WRITTEN TASK
Copy the lines below word for word, starting at the line that has "class: Insecta" and going on through the last line. Leave the pictures out of your answer.

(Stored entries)
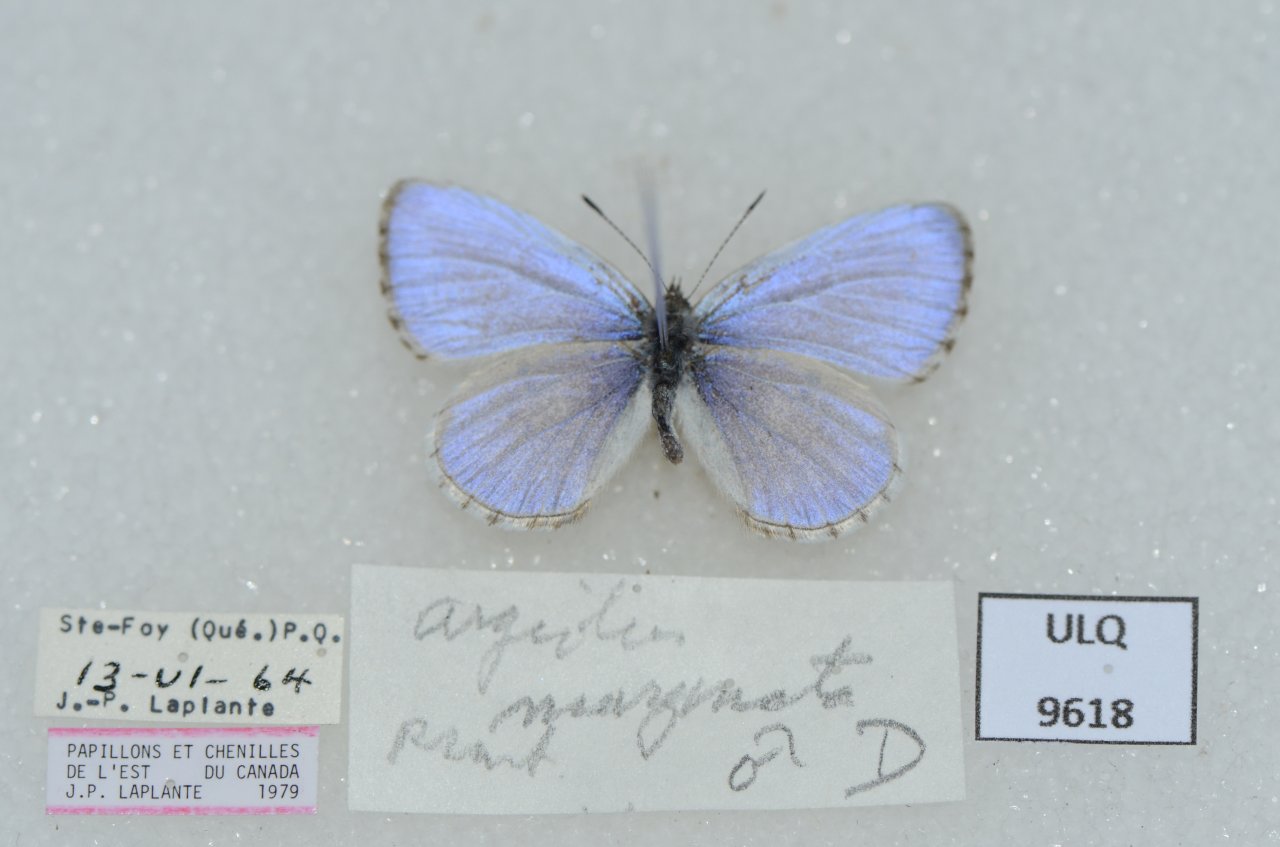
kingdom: Animalia
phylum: Arthropoda
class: Insecta
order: Lepidoptera
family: Lycaenidae
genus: Celastrina
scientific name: Celastrina lucia
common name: Northern Spring Azure
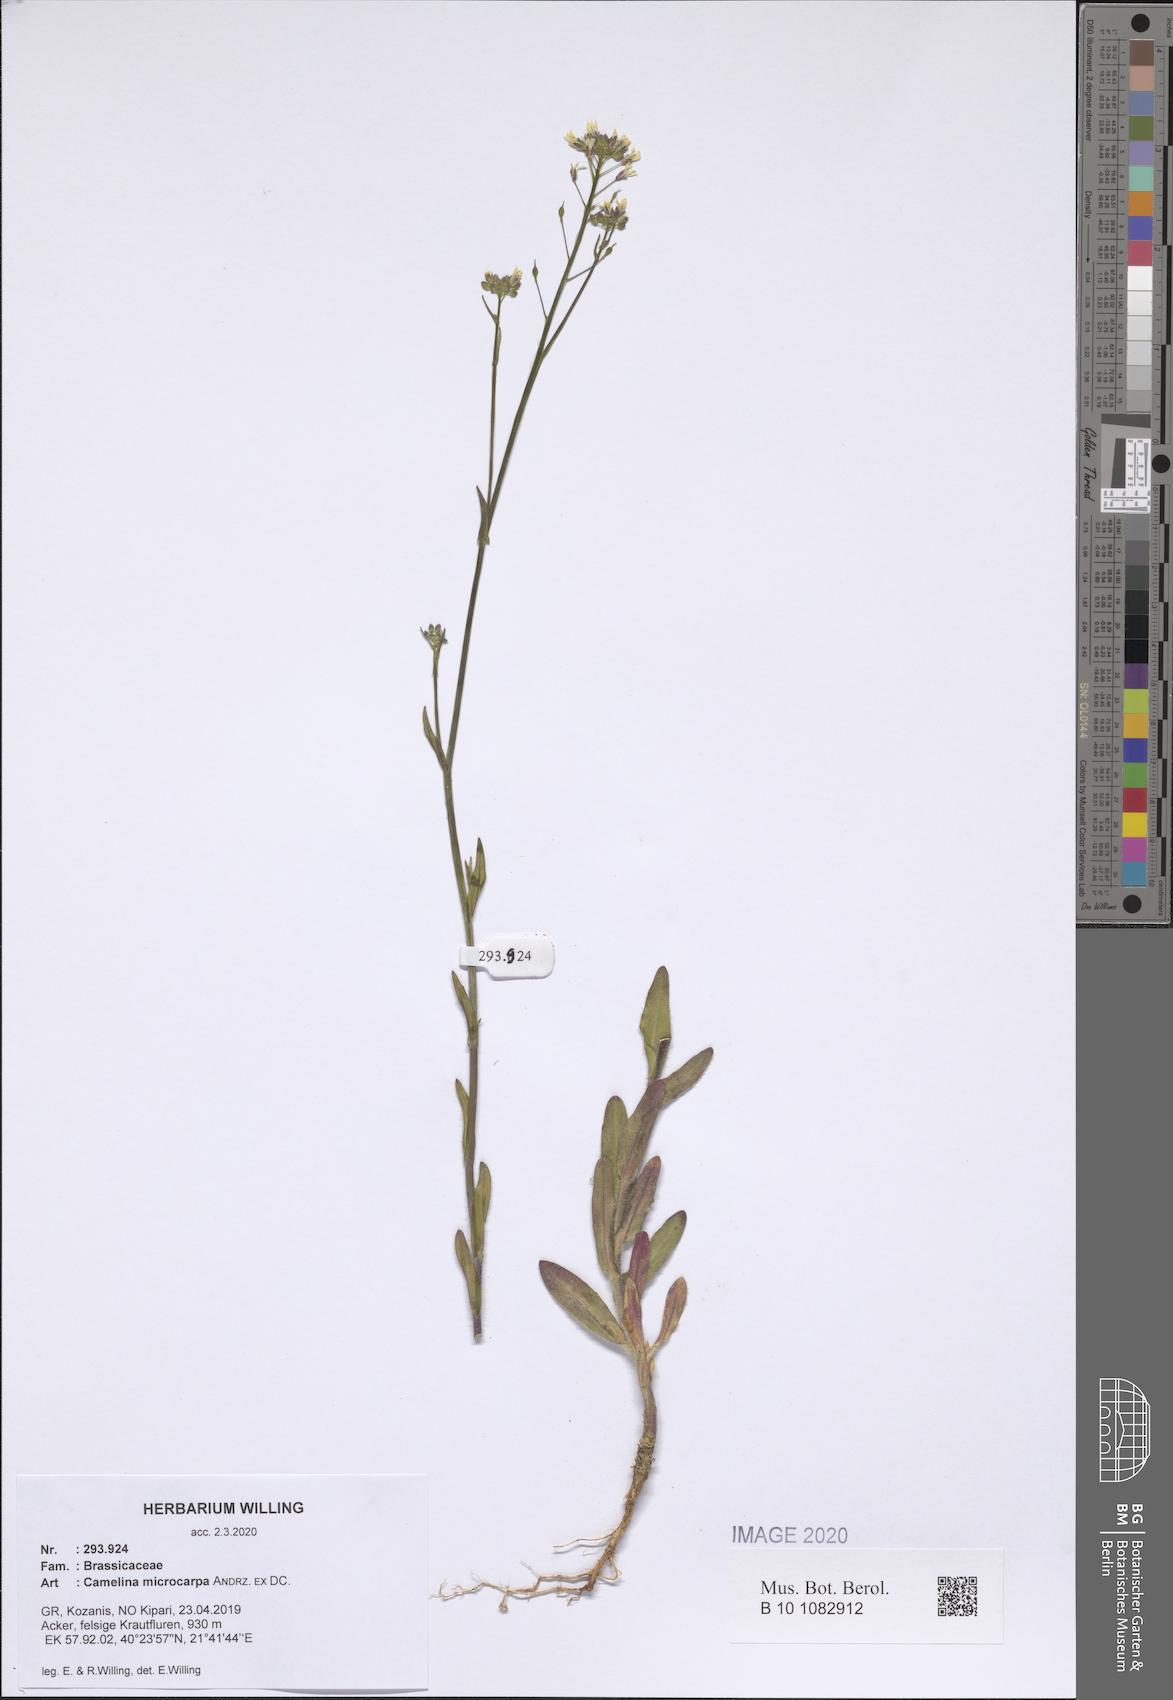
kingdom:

SOLUTION
class: Insecta
order: Lepidoptera
family: Lycaenidae
genus: Celastrina
scientific name: Celastrina lucia
common name: Northern Spring Azure
kingdom:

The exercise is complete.